Pope Benedict, increasing the chances the next pontiff will be a conservative European, has named 22 new cardinals, the red-hatted “princes of the Church” who are his closest aides and will one day choose his successor. Eighteen of the new cardinals will be eligible to enter a secret conclave to elect the next pope from among their own ranks, and of those, 12 are Europeans, bringing the number of “cardinal electors” from the continent to 67 out of 125.
The pope is a conservative on matters of faith and sexual morals such as birth control, homosexuality and the ban on women priests. Each time he names cardinals he puts his stamp on Roman Catholicism’s future by choosing men who share his views.
Among the most prominent on the list of new cardinals published on Friday are archbishops in key spots such as Timothy Dolan, archbishop of New York, John Tong Hon, archbishop of Hong Kong, and Rainer Maria Woelki, archbishop of Berlin in the pope’s native Germany. Others are from Italy, Portugal, Spain, Brazil, India, Canada, the Czech Republic, the Netherlands, Romania, Belgium, and Malta. They include the archbishops of Toronto, Prague, Utrecht, and Florence. The head of the Siro-Malabar Catholic rite in India will also become a cardinal.

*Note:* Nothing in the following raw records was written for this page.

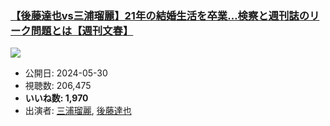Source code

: ### [【後藤達也vs三浦瑠麗】21年の結婚生活を卒業…検察と週刊誌のリーク問題とは【週刊文春】](https://www.youtube.com/watch?v=LVpT0cUUBvo)
[![](https://img.youtube.com/vi/LVpT0cUUBvo/sddefault.jpg)](https://www.youtube.com/watch?v=LVpT0cUUBvo)
-   公開日: 2024-05-30
-   視聴数: 206,475
-   **いいね数: 1,970**
-   出演者: [三浦瑠麗](/rehacq_fan/people/三浦瑠麗 "wikilink"), [後藤達也](/rehacq_fan/people/後藤達也 "wikilink")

With the new appointments, Benedict, who was elected in a secret conclave in 2005, has now named more than half the cardinal electors who will be able some day to choose a new leader of the world’s some 1.3 billion Roman Catholics. The other electors were all named by his predecessor John Paul. Compared to 67 cardinal electors for Europe, Latin America now has 22, North America has 15, Africa has 11, Asia has 9 and Oceania has one.